A newborn’s skull is made up of separate bones that are not fully fused at birth. This makes it easier for your baby to squeeze through the birth canal. It also makes it more likely, however, that his skull will look pointed–especially if it took him a long time to make his way into the world. But this look won’t last long. “The head should be more rounded in a day or so,” says Joseph Gigante, M.D., associate professor of pediatrics at Vanderbilt Children’s Hospital, in Nashville. And the bones will fuse gradually over the next several months (four to six months in the back of the head, and 12 to 18 months on the top).
Hair All Over
What’s with the fuzz on your newborn’s face, shoulders, and back? This thin, soft hair, called lanugo, is common: All fetuses grow it in the womb. It usually disappears by 36 to 40 weeks gestation, which explains why babies born early are especially likely to have it. Rest assured that the hair will fall out on its own by the time your baby is 4 months old. If it lasts beyond that though, talk to your pediatrician. Also, consult the doctor if your baby has a tuft of hair over her spine. This is not lanugo; it could be a sign of a neurological problem and should be investigated immediately.

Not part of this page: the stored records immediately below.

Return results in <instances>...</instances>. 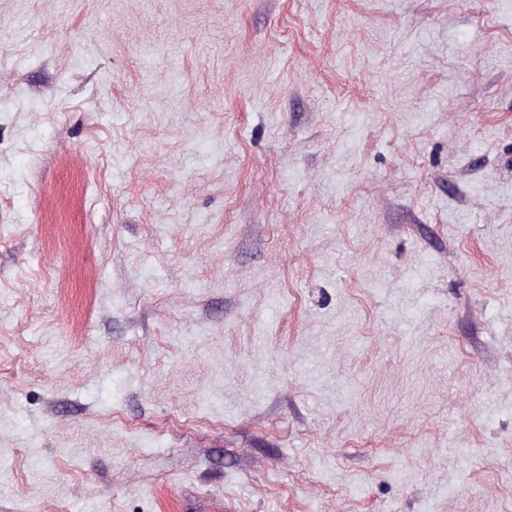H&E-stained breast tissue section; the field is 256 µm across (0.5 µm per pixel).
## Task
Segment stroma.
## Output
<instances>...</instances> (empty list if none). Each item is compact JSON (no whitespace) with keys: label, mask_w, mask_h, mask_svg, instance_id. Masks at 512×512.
<instances>
[{"label":"stroma","mask_w":512,"mask_h":512,"mask_svg":"<svg viewBox=\"0 0 512 512\" xmlns=\"http://www.w3.org/2000/svg\"><path fill=\"white\" fill-rule=\"evenodd\" d=\"M0 512H512V0H0Z\"/></svg>","instance_id":"1"}]
</instances>
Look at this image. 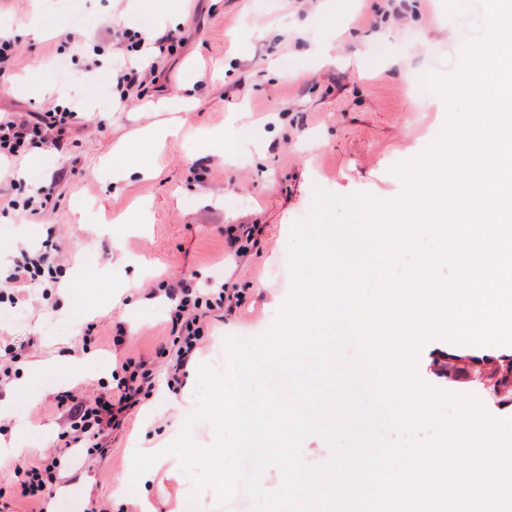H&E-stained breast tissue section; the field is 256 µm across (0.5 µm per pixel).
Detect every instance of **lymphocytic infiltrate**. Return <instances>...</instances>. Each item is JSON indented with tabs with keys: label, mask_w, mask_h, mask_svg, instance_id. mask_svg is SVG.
I'll return each mask as SVG.
<instances>
[{
	"label": "lymphocytic infiltrate",
	"mask_w": 512,
	"mask_h": 512,
	"mask_svg": "<svg viewBox=\"0 0 512 512\" xmlns=\"http://www.w3.org/2000/svg\"><path fill=\"white\" fill-rule=\"evenodd\" d=\"M76 118L75 106L59 105L47 112L30 113L26 118L0 119V161L13 159L33 149H59ZM56 250V244L46 240L38 250L23 252L12 271L5 276V283L24 288L44 275L48 278V287H56V279L50 276L56 263ZM224 293V284L220 281L214 282L204 295L185 287L169 289V298L175 303L171 323L178 328L172 339L177 348V366L183 367L190 362L202 337L200 320L209 311L223 307ZM155 385L152 373L145 370L138 374L130 373L128 378L119 380L109 396L101 395L91 402L79 399L69 390L59 392L57 405L67 414L70 429L59 436L58 455L39 458L23 468V497L42 500L48 485L57 477L63 456L69 455L80 443H87V455L104 452L101 439L105 432L117 427L124 414L139 403L143 390L153 389Z\"/></svg>",
	"instance_id": "1"
}]
</instances>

For Boys Only: Three to 4 percent of full-term boys are born with undescended testicles. This happens when testicles–which develop in the fetal abdomen–fail to migrate into the scrotum as they normally do around the eighth month of pregnancy. The testicles usually make their way into position within three to six months. But if they haven’t after a year, your doctor will need to intervene with hormone injections or surgery. An undescended testicle can compromise fertility and has an increased risk of becoming cancerous, says William A. Engle, M.D., a neonatologist in Indianapolis.